■ About this task:
Go through the records line by line from the top and repeat each one exactly, ending with the line that contains "right hip: (218, 445)".
[Start of section]
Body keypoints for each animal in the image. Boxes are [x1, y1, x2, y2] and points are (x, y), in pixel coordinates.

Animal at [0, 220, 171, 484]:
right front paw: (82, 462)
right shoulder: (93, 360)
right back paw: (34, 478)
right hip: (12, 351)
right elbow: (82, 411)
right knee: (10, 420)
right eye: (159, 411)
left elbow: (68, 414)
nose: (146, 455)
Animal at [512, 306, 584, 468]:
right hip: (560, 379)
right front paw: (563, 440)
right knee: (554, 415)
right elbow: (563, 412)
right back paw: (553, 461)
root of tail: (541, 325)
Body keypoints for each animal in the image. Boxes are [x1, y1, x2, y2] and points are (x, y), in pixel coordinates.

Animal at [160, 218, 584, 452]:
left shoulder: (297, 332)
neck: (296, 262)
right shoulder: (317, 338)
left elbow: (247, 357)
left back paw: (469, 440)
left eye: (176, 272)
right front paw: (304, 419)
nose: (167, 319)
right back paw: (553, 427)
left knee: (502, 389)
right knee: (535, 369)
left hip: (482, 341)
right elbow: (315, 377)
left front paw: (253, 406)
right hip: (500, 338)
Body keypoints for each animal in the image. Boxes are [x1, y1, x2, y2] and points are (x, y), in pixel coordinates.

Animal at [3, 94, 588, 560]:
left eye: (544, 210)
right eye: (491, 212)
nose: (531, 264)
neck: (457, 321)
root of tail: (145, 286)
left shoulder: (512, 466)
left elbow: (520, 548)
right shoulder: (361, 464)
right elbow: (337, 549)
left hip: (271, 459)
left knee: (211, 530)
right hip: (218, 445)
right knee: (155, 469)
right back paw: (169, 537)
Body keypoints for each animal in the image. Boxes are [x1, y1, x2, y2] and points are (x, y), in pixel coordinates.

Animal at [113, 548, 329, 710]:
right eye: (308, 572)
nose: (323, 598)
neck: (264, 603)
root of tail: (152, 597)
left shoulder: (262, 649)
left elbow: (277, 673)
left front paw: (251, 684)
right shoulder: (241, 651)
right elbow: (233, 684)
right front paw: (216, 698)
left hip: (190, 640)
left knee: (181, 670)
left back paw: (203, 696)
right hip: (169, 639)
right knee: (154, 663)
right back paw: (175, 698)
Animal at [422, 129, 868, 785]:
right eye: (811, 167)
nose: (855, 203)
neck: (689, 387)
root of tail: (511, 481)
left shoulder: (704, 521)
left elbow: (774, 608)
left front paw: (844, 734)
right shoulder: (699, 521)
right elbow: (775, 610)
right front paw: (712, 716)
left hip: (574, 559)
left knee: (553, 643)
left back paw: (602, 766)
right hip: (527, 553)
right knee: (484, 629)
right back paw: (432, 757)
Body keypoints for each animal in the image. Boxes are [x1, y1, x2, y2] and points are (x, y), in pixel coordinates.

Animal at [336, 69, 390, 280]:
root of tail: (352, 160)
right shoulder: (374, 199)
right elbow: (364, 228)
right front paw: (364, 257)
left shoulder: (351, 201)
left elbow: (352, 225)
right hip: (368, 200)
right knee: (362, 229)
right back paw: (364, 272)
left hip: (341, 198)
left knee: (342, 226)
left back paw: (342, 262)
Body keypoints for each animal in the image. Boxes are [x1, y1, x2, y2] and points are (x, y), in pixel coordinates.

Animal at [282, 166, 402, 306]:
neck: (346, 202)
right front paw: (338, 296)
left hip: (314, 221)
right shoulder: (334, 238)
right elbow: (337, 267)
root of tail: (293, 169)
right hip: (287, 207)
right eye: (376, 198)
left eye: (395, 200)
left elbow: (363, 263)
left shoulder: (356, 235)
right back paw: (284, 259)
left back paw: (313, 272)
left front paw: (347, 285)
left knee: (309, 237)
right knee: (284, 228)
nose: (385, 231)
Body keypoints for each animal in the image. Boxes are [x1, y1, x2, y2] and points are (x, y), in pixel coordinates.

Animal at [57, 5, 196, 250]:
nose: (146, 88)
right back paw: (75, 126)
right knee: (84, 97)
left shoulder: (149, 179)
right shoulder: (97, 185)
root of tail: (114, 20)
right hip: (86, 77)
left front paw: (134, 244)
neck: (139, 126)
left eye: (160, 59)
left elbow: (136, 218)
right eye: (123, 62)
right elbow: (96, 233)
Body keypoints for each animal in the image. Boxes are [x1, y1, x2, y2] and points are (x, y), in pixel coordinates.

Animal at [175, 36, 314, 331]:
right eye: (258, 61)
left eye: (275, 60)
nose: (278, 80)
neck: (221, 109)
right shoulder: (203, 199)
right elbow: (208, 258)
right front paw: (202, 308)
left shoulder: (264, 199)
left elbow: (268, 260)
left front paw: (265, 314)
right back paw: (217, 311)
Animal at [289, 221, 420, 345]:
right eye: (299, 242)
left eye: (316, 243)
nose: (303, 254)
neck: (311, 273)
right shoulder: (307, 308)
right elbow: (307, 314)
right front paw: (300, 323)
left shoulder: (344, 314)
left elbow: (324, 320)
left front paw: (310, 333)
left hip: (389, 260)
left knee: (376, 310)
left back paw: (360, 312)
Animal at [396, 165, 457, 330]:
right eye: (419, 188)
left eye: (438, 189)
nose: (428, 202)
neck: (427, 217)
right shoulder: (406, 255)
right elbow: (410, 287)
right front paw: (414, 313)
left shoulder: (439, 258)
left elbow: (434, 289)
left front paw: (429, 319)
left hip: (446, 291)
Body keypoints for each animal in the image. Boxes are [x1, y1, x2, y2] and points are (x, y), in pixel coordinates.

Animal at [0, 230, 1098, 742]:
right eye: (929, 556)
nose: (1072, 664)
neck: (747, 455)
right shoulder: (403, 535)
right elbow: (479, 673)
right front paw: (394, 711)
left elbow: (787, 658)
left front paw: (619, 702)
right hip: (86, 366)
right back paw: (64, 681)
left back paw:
[End of section]
■ Response area:
Body keypoints for each animal in the image. Boxes are [x1, y1, x2, y2] and points are (x, y), in pixel coordinates.

Animal at [0, 220, 171, 484]:
right front paw: (82, 462)
right shoulder: (93, 360)
right back paw: (34, 478)
right hip: (12, 351)
right elbow: (82, 411)
right knee: (10, 420)
right eye: (159, 411)
left elbow: (68, 414)
nose: (146, 455)
Animal at [512, 306, 584, 468]:
right hip: (560, 379)
right front paw: (563, 440)
right knee: (554, 415)
right elbow: (563, 412)
right back paw: (553, 461)
root of tail: (541, 325)
Body keypoints for each animal in the image. Boxes are [x1, y1, x2, y2] and points are (x, y), in pixel coordinates.

Animal at [160, 218, 584, 452]:
left shoulder: (297, 332)
neck: (296, 262)
right shoulder: (317, 338)
left elbow: (247, 357)
left back paw: (469, 440)
left eye: (176, 272)
right front paw: (304, 419)
nose: (167, 319)
right back paw: (553, 427)
left knee: (502, 389)
right knee: (535, 369)
left hip: (482, 341)
right elbow: (315, 377)
left front paw: (253, 406)
right hip: (500, 338)
Body keypoints for each animal in the image. Boxes are [x1, y1, x2, y2] and points are (x, y), in pixel coordinates.

Animal at [3, 94, 588, 560]:
left eye: (544, 210)
right eye: (491, 212)
nose: (531, 264)
neck: (457, 321)
root of tail: (145, 286)
left shoulder: (512, 466)
left elbow: (520, 548)
right shoulder: (361, 464)
right elbow: (337, 549)
left hip: (271, 459)
left knee: (211, 530)
right hip: (218, 445)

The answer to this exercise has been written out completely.